Airbnb’s Head of Public Policy for Australia and New Zealand Michael Crosby said Airbnb has long advocated for evidence-based regulation of the short-term rental sector and works proactively with state and territory governments.
“This report is deeply flawed – it’s not based on facts and uses unreliable data showing limited understanding of the short-term rental market,” he said.
“Something needs to be done about housing – more homes need to be built – and a small levy between 3-5 per cent, paid for by the guest, that funds affordable housing is a way to address the issue.”
Airbnb proposed in 2022 that mandatory, industry-wide statewide registration systems be implemented (which has happened in New South Wales and Tasmania), opt-in tourism levies be introduced that are paid by tourists, state and territory Codes of Conduct be created for the industry and eviction protections for long-term renters were reviewed.
33,000 homes in New South Wales are non-hosted STRs through platforms like Airbnb and Stayz. New South Wales is currently nearing the end of a six-month Short-Term Rental Review and will consider policies such as vacant housing taxes, levies and STRs caps (on top of popular tourism areas having maximum non-hosted STR days limits per year).

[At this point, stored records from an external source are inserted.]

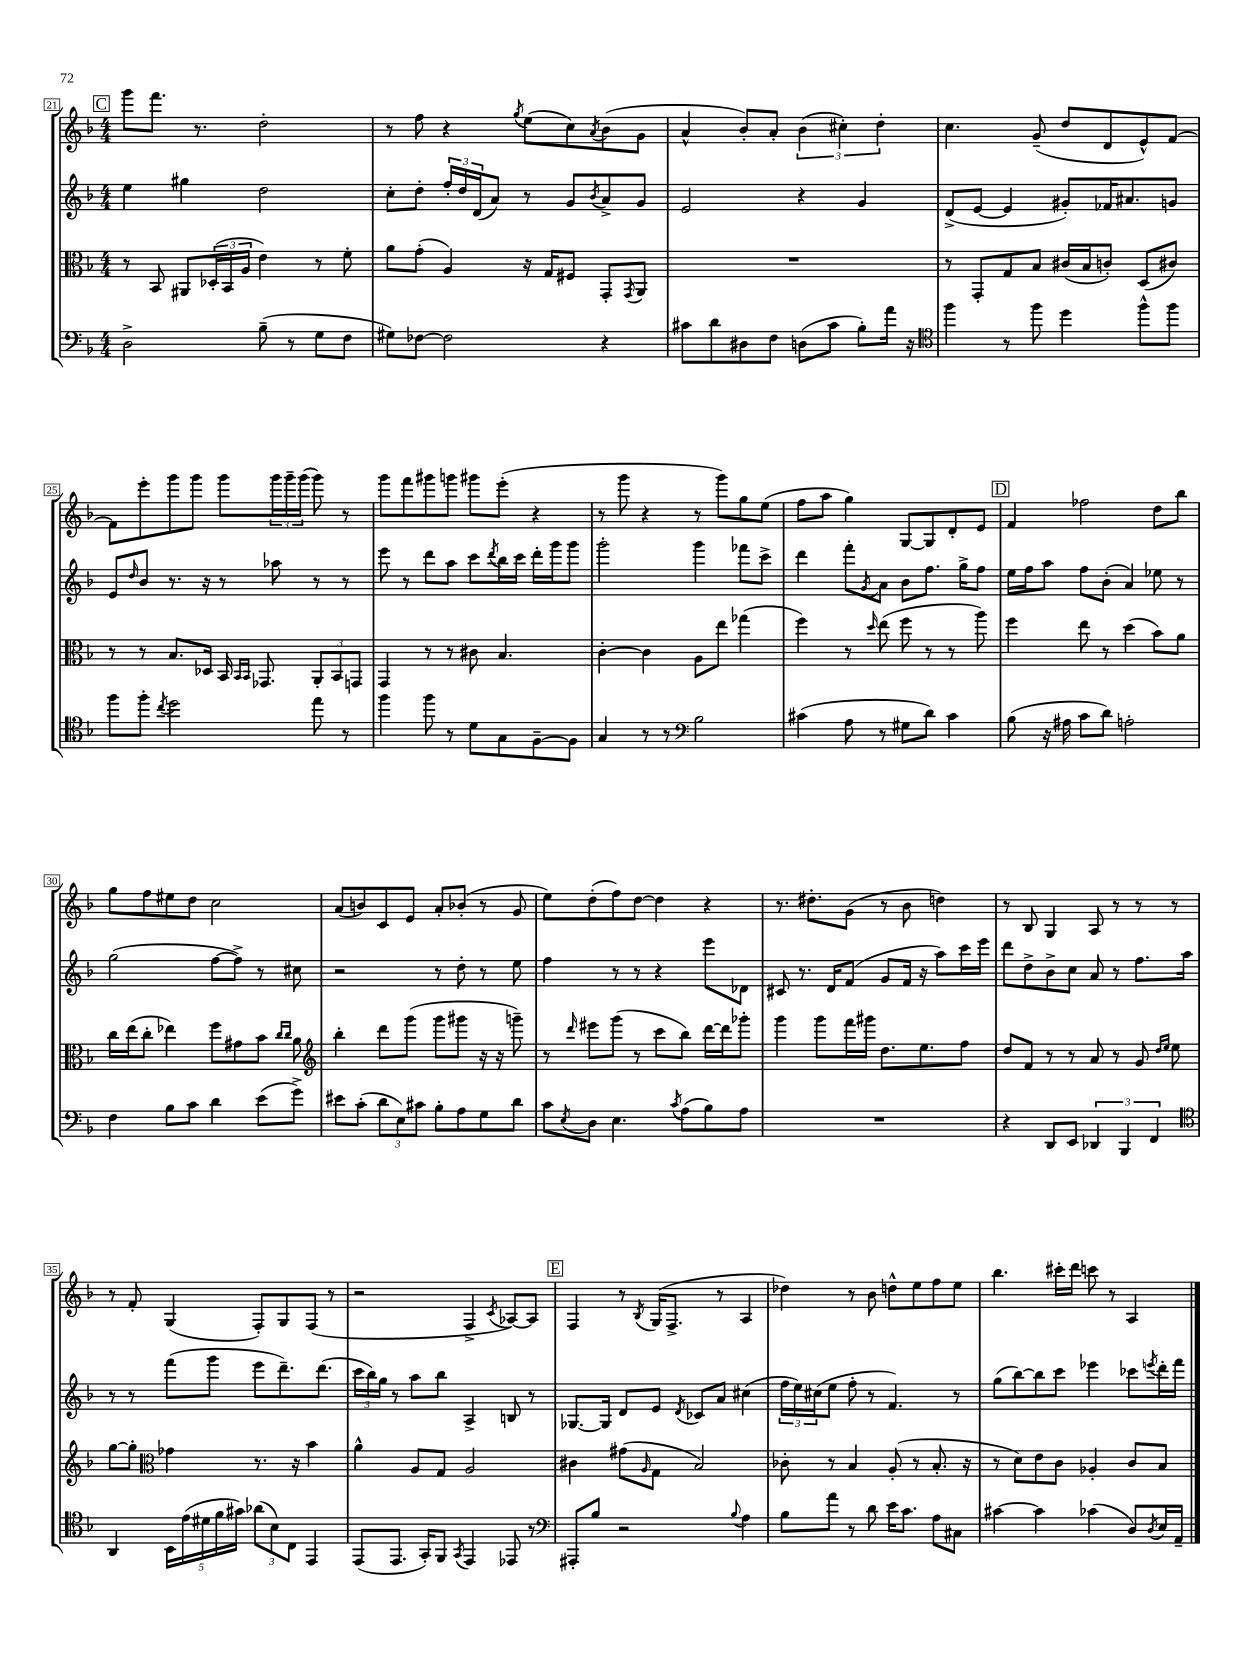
<<
\new StaffGroup <<
\new Staff = "s0" {
    \clef treble \key f \major \numericTimeSignature \time 4/4
    \mark \markup { \box "C" } g'''8 f'''8. r8. d''2-. |
    r8 f''8 r4 \acciaccatura { g''8 } e''8( c''8) \acciaccatura { a'8 } bes'8( g'8 |
    a'4-^ bes'8-.) a'8-. \tuplet 3/2 { bes'4( cis''4-.) d''4-. } |
    c''4. g'8--( d''8 d'8 e'8-^) f'8~ |
    f'8 e'''8-. g'''8 g'''8 g'''8 \tuplet 3/2 { g'''16 g'''16-- g'''16( } g'''8) r8 |
    g'''8 f'''8 gis'''8 g'''8 gis'''8 e'''8-.( r4 |
    r8 g'''8 r4 r8 g'''8) g''8 e''8( |
    f''8 a''8 g''4) g8~ g8 d'8-. e'8 |
    \mark \markup { \box "D" } f'4 fes''2 d''8 bes''8 |
    g''8 f''8 eis''8 d''8 c''2 |
    a'8( b'8) c'8 e'8 a'8-. bes'8-.( r8 g'8 |
    e''8) d''8-.( f''8) d''8~ d''4 r4 |
    r8. dis''8.-. g'8( r8 bes'8 d''4) |
    r8 bes8 g4 a8 r8 r8 r8 |
    r8 f'8-. g4( f8-.) g8 f8( r8 |
    r2 f4-> \acciaccatura { c'8 } aes8~) aes8 |
    \mark \markup { \box "E" } f4 r8 \acciaccatura { bes8 } g16( f8.-> r8 a4 |
    des''4) r8 bes'8 d''8-^ e''8 f''8 e''8 |
    bes''4. cis'''16-. d'''16 c'''8 r8 a4 \bar "|." |
}
\new Staff = "s1" {
    \clef treble \key f \major \numericTimeSignature \time 4/4
    \mark \markup { \box "C" } e''4 gis''4 d''2 |
    c''8-. d''8-. \tuplet 3/2 { f''16-. d''16 d'16( } a'8) r8 g'8 \acciaccatura { bes'8 } a'8-> g'8 |
    e'2 r4 g'4 |
    d'8->( e'8~ e'4 gis'8-.) fes'16 ais'8. g'8 |
    e'8 \grace { d''16 } bes'8 r8. r16 r8 aes''8 r8 r8 |
    e'''8 r8 d'''8 a''8 c'''8 \acciaccatura { d'''8 } bes''16 c'''16 d'''16-. g'''16 g'''8 |
    g'''2-. g'''4 fes'''8 c'''8-> |
    d'''4 f'''8-. \acciaccatura { g'8 } a'8 bes'8 f''8. g''16-> f''8 |
    \mark \markup { \box "D" } e''16 f''16 a''8 f''8 bes'8-.( a'4) ees''8 r8 |
    g''2( f''8~ f''8->) r8 cis''8 |
    r2 r8 d''8-. r8 e''8 |
    f''4 r8 r8 r4 e'''8 des'8 |
    cis'8 r8. d'16 f'8( g'8 f'16 r16 a''8) c'''16 e'''16 |
    d'''8 d''8-> bes'8-> c''8 a'8 r8 f''8. a''16 |
    r8 r8 f'''8( g'''8 e'''8 d'''8.--) d'''8.( |
    \tuplet 3/2 { c'''16 bes''16) g''16 } r8 a''8 bes''8 a4-> b8 r8 |
    \mark \markup { \box "E" } ges8.~ ges16 d'8 e'8 \acciaccatura { d'8 } ces'8 a'8 cis''4( |
    \tuplet 3/2 { f''16 e''16) cis''16( } e''8 f''8-. r8 f'4.) r8 |
    g''8( bes''8~) bes''8 c'''8 ees'''4 ces'''8 \acciaccatura { e'''8 } d'''16-. f'''16 \bar "|." |
}
\new Staff = "s2" {
    \clef alto \key f \major \numericTimeSignature \time 4/4
    \mark \markup { \box "C" } r8 bes,8 ais,8 \tuplet 3/2 { des16-.( bes,16 a16 } e'4) r8 f'8-. |
    a'8 g'8-.( a4) r16 g16 fis8 g,8-. \acciaccatura { g,8 } a,8 |
    R1 |
    r8 g,8-. g8 bes8 cis'16( bes16 c'8-.) d8( cis'8) |
    r8 r8 bes8. des16 bes,16 \grace { bes,16 bes,16 } ges,8. \tuplet 3/2 { a,8-. bes,8 g,8 } |
    g,4 r8 r8 cis'8 bes4. |
    c'4~-. c'4 a8 e''8 ges''4( |
    f''4) r8 \grace { d''16 } e''8( f''8 r8 r8 a''8) |
    \mark \markup { \box "D" } f''4 e''8 r8 d''4( bes'8) a'8 |
    c''16 e''16( c''8-. ees''4) f''8 gis'8 bes'8 \grace { c''16 c''16 } a'8 |
    \clef treble bes''4-. d'''8 g'''8( g'''8 gis'''8 r16 r16 g'''8--) |
    r8 \grace { d'''16 } eis'''8 g'''8( r8 c'''8 bes''8) d'''16~ d'''16 ges'''8-. |
    g'''4 g'''8 f'''16 gis'''16 d''8. e''8. f''8 |
    d''8 f'8 r8 r8 a'8 r8 g'8 \grace { d''16 e''16 } e''8 |
    g''8~ g''8-. \clef alto ges'4 r8. r16 bes'4 |
    a'4-^ a8 g8 a2 |
    \mark \markup { \box "E" } cis'4 gis'8( \grace { a16 } g8 bes2) |
    ces'8-. r8 bes4 a8-.( r8 bes8.-. r16 |
    r8 d'8) e'8 c'8 aes4-. c'8 bes8 \bar "|." |
}
\new Staff = "s3" {
    \clef bass \key f \major \numericTimeSignature \time 4/4
    \mark \markup { \box "C" } d2-> bes8--( r8 g8 f8 |
    gis8) fes8~ fes2 r4 |
    cis'8 d'8 dis8 f8 d8( cis'8 bes8-.) a'16 r16 |
    \clef tenor f''4 r8 f''8 d''4 f''8-^ f''8 |
    f''8 f''8-. \acciaccatura { c''8 } d''2 e''8 r8 |
    f''4 f''8 r8 d'8 g8 f8~-- f8 |
    g4 r8 r8 \clef bass bes2 |
    cis'4( a8 r8 gis8 d'8) cis'4 |
    \mark \markup { \box "D" } bes8( r16 ais16 c'8 d'8) a2-. |
    f4 bes8 c'8 d'4 e'8( g'8->) |
    eis'8 c'8-.( \tuplet 3/2 { d'8 e8) cis'8 } bes8-. a8 g8 d'8 |
    c'8 \acciaccatura { e8 } d8 e4. \acciaccatura { c'8 } a8( bes8) a8 |
    R1 |
    r4 d,8 e,8 \tuplet 3/2 { des,4 bes,,4 f,4 } |
    \clef tenor a,4 \tuplet 5/4 { bes,16 e'16( dis'16 f'16 gis'16) } \tuplet 3/2 { aes'8( bes8) c8 } e,4 |
    e,8( e,8. g,16-.) f,8 \acciaccatura { g,8 } e,4 ees,8 r8 |
    \mark \markup { \box "E" } \clef bass ais,,8-. bes8 r2 \appoggiatura { bes8 } a4 |
    bes8 a'8 r8 d'8 e'16 c'8. a8 cis8 |
    cis'4~ cis'4 ces'4( d8) \acciaccatura { d8 } e16 a,16-- \bar "|." |
}
>>
>>
\layout { \context { \Score currentBarNumber = #21 \override BarNumber.stencil = #(make-stencil-boxer 0.1 0.3 ly:text-interface::print) } }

Mr Crosby said there is no evidence of caps or bans working.
“This report ignores the important economic benefits provided by short-term rentals, with Airbnb contributing nearly $14 billion to the Australian economy and helping support nearly 100,000 jobs,” he said.
“We want to partner with governments to support policies that protect housing and preserve the economic activity that home sharing generates, which is why we launched City Portal, an industry-first tool to help local governments better understand the Airbnb landscape and tourism trends in their community.”
City Portal data is only accessible to governments and tourism organisations that apply for access and the Airbnb economic impact data came from a report by Oxford Economics commissioned by Airbnb themselves.